Data START

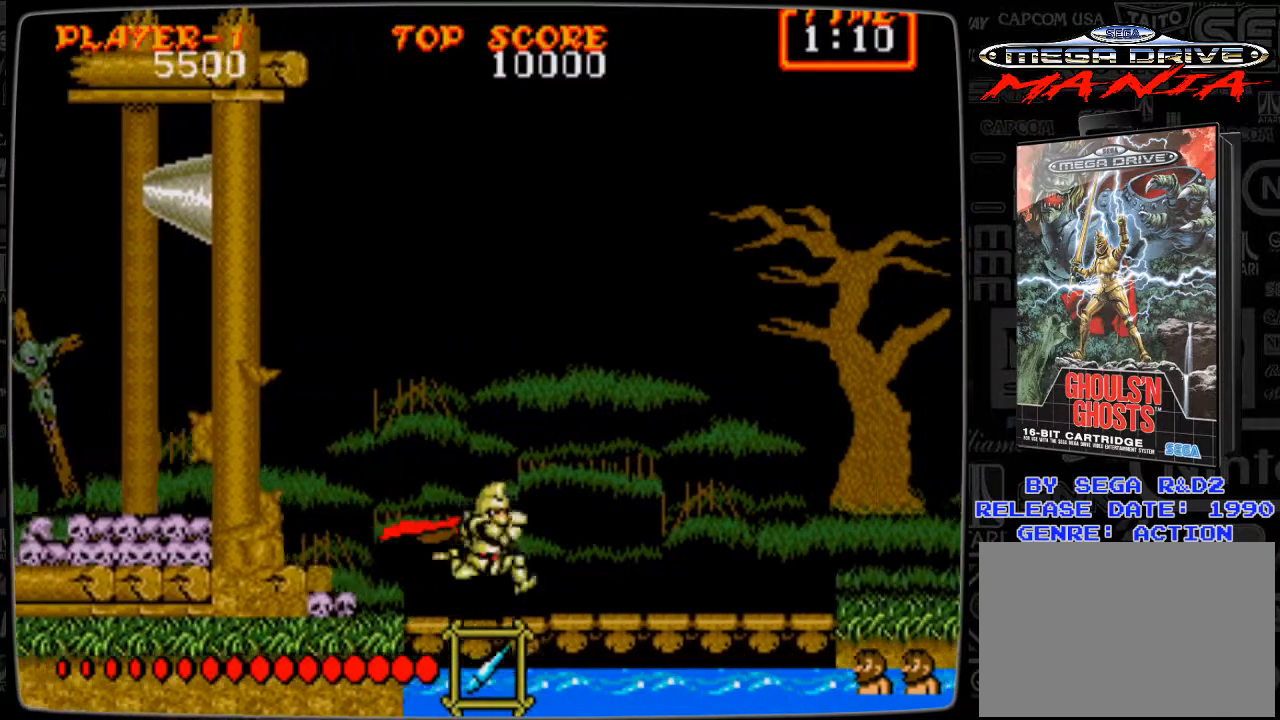
{"buttons": ["DPAD_RIGHT"], "events": []}
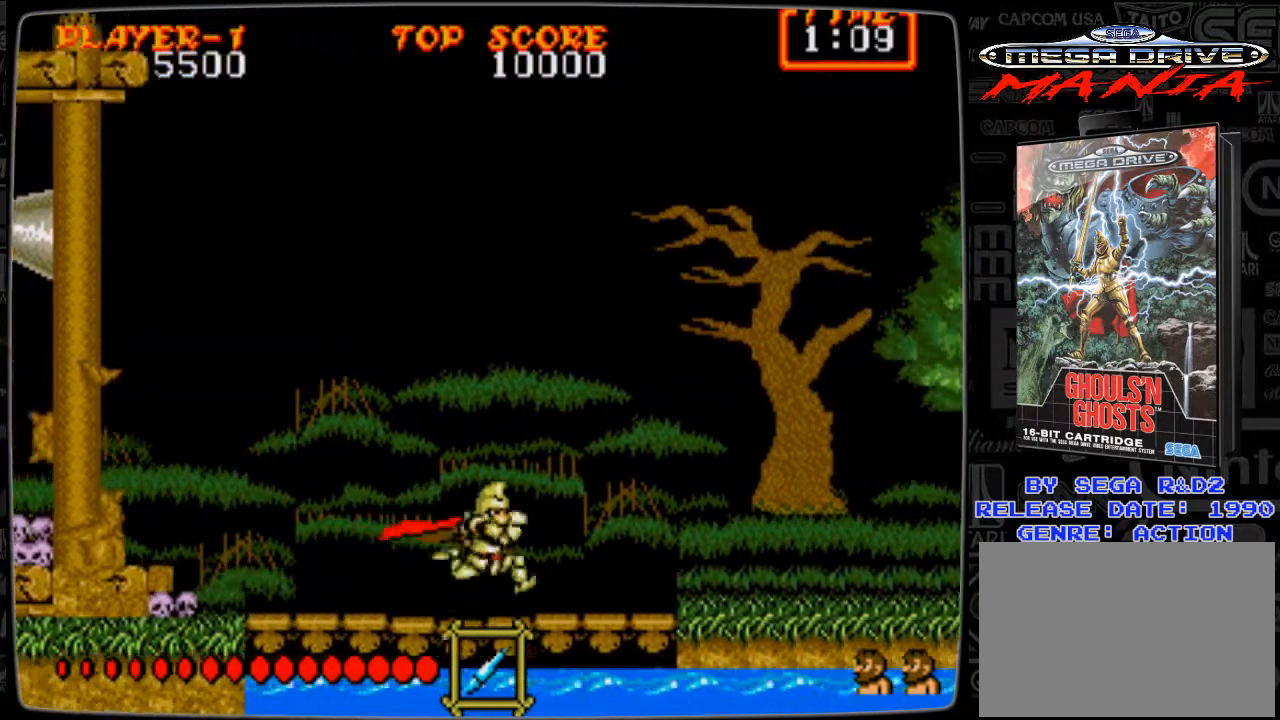
{"buttons": ["DPAD_RIGHT"], "events": []}
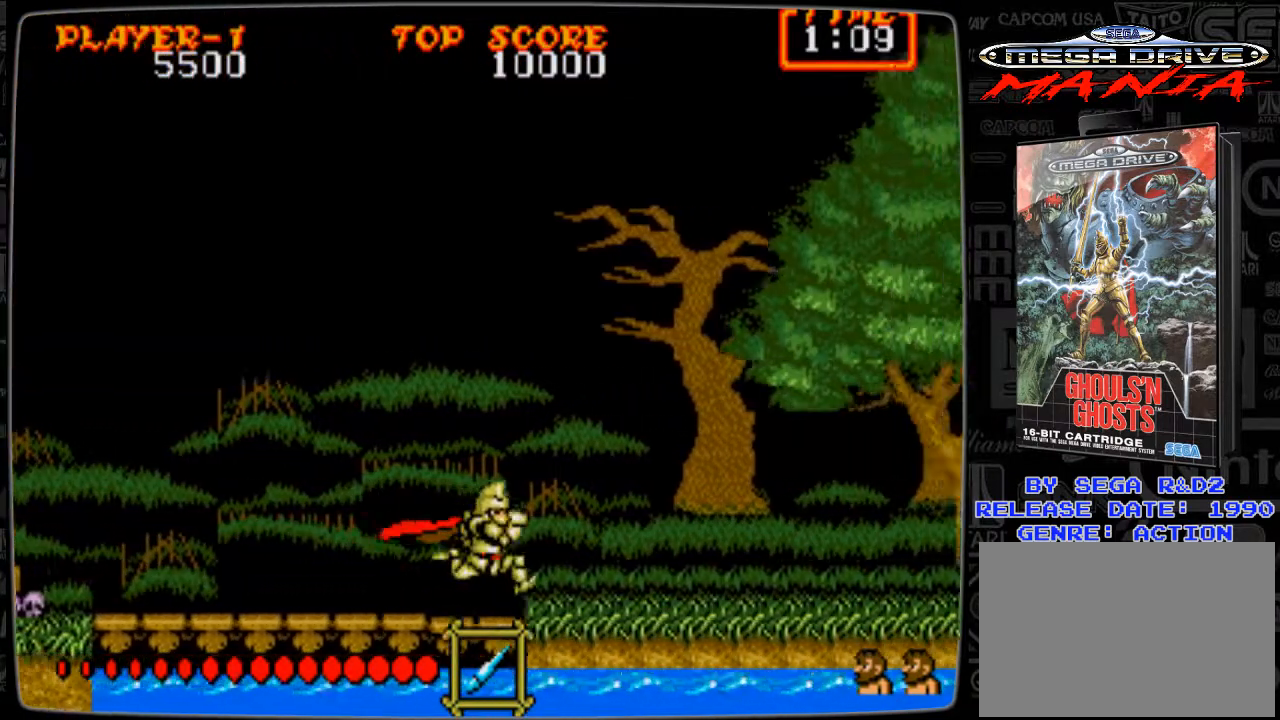
{"buttons": ["DPAD_RIGHT"], "events": []}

Data END

* _Instructions to follow_: Without including a single picture, restate all of the data word for word.

* _Exercise response_:
{"buttons": ["DPAD_RIGHT"], "events": []}
{"buttons": ["DPAD_RIGHT"], "events": []}
{"buttons": ["DPAD_RIGHT"], "events": []}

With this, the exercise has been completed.